So I’m not going to say where I saw it, but it was one of the weirdest things I’ve ever seen an operator wearing.
And it gave me the idea to explore the concept of what might be out there that’s better than the “known” state of the art.
During an assignment I saw a Soldier wearing what is known as the “QUADEYE” night vision vision system made by Elbit. It freakin’ looked like the guy was from Starship Troopers or something — literally two sets of PVS-15s hanging off the helmet.
QUADEYE is designed around four, advanced, 16mm, image-intensifier tubes. Its modular construction permits the user to select between using only the two inner channels or four panoramic channels. Additionally, QUADEYE® provides for projection of avionics head up display symbology or the aircraft’s targeting sensor’s video image into the goggle’s eyepiece through a high-resolution display.
So this is the known. But what about rumors of scientific advances with something even lower profile? I heard a rumor that the Team guys who busted bin Laden might have been wearing “cat vision” contact lenses that literally give the wearer night vision for a limited time without having to wear the bulky, heavy NVGs.
Now, all I’m finding on this is a mention from Popular Science back in 2004.
The blink powered night vision contact lenses allow a person to see clearly in low- light environments by enhancing ambient light up to 200 per cent.

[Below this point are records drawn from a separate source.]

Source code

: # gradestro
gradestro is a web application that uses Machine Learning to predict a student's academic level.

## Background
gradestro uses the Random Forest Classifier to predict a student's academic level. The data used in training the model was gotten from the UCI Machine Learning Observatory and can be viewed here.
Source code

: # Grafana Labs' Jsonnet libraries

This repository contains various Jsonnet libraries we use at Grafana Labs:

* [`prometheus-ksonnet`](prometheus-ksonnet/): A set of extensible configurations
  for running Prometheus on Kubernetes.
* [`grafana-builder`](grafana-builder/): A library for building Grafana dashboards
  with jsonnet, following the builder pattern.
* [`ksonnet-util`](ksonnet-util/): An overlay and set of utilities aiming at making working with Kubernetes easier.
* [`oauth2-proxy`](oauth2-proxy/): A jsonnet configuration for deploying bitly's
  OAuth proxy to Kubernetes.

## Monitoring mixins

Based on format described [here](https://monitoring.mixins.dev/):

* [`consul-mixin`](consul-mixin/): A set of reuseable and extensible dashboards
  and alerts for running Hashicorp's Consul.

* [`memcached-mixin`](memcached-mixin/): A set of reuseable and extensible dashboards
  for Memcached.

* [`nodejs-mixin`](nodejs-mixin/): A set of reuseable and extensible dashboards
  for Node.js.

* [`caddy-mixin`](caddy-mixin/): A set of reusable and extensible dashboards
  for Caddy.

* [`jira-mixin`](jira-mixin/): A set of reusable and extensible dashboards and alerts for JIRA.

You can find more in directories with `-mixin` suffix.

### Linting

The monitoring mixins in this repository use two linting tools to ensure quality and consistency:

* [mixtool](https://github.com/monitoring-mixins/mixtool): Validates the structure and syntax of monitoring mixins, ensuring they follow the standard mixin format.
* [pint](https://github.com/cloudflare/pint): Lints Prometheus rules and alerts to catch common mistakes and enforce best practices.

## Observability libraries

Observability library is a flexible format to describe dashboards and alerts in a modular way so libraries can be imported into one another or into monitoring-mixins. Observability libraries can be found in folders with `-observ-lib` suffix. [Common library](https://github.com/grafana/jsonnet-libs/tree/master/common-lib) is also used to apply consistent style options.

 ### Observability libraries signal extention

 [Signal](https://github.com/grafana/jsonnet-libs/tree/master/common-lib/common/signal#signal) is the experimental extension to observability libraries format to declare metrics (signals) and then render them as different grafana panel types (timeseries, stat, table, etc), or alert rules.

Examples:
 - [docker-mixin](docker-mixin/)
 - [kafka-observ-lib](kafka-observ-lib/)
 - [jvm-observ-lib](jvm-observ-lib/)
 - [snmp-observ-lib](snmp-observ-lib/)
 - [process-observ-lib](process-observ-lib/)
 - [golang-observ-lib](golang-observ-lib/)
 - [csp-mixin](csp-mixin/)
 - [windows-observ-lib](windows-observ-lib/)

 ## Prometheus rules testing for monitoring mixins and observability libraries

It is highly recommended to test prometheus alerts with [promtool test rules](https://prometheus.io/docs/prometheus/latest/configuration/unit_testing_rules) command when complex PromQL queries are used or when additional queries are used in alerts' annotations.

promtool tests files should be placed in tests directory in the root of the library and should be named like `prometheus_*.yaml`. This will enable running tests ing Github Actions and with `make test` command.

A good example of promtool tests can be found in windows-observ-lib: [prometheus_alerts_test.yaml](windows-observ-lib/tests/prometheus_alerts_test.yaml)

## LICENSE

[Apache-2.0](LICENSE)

These lenses use plasma technologies to eliminate the cumbersome and expensive image-intensification tubes used in convention night-vision goggles. The advantages of using the contact lenses above night-vision goggles are 1) full peripheral vision, 2) more comfortable interface, 3) a more cost-effective system, and 4) less disorientation with use.
While one site says this is a hoax, the entry is seven years old. Seems to me this kind of thing — especially in a time of war — might be doable over that amount of time. And since the Tier 1 guys get things like stealth helicopters that no one had ever seen before, why couldn’t they have night vision contacts?